Once upon a time, I was terrified that I'd be doxxed, and that people in my real life would find out about this side of me. One of the great advantages of growing older is the absolute ability to not give a single fuck any longer about things like that. The truth is that my boss would laugh. My family, now that my parents are gone, would also laugh. My RL friends would laugh. Not at me, but at the idea that anyone would think that they'd care or think less of me because I have a cartoon avatar that I've used endlessly in the pursuit of orgasms, and love as well.
I did have one person in my life that would be utterly mortified. A best friend that I tried like hell to explain SL to, and my relationship with Hugh. When we broke up, and I was understandably upset, she told me it wasn't real.

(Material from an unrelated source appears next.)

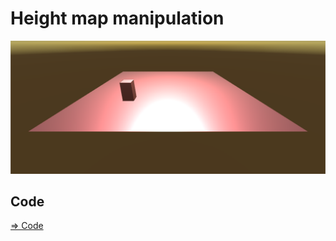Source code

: # Height map manipulation

![heightmap](./heightmap.png)

## Code

[=> Code](./HeightMapManipulation.md)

That pretty much destroyed 25 years of friendship. There were other things, but her complete unwillingness to bend an inch, or to have the slightest bit of empathy caused me to see her in a different light. Why would I want someone who was so disapproving of me in my life? Yes, she would be mortified by the things in this blog, but she's also not a part of my life any longer.

The people who are still there, the people who matter, wouldn't give a damn about what I've got up to under the pseudonym of Beth Macbain, and if I'm not going to feel any shame with those people, why in every hell would I feel any shame with the new people in my second life?

I'm not. So, to the insignificant, unhappy little beast who tried to embarrass me, allow me to dedicate this post to you. You failed. I should thank you, really, for the spike in traffic you brought me. You've reminded me of all the reasons I started this blog in the first place, and perhaps even renewed my interest in it.

Thank you for sending me into my 50th year on a high note.

This one is for you.
Y'all didn't think I was going to stop showing of my tits, did you?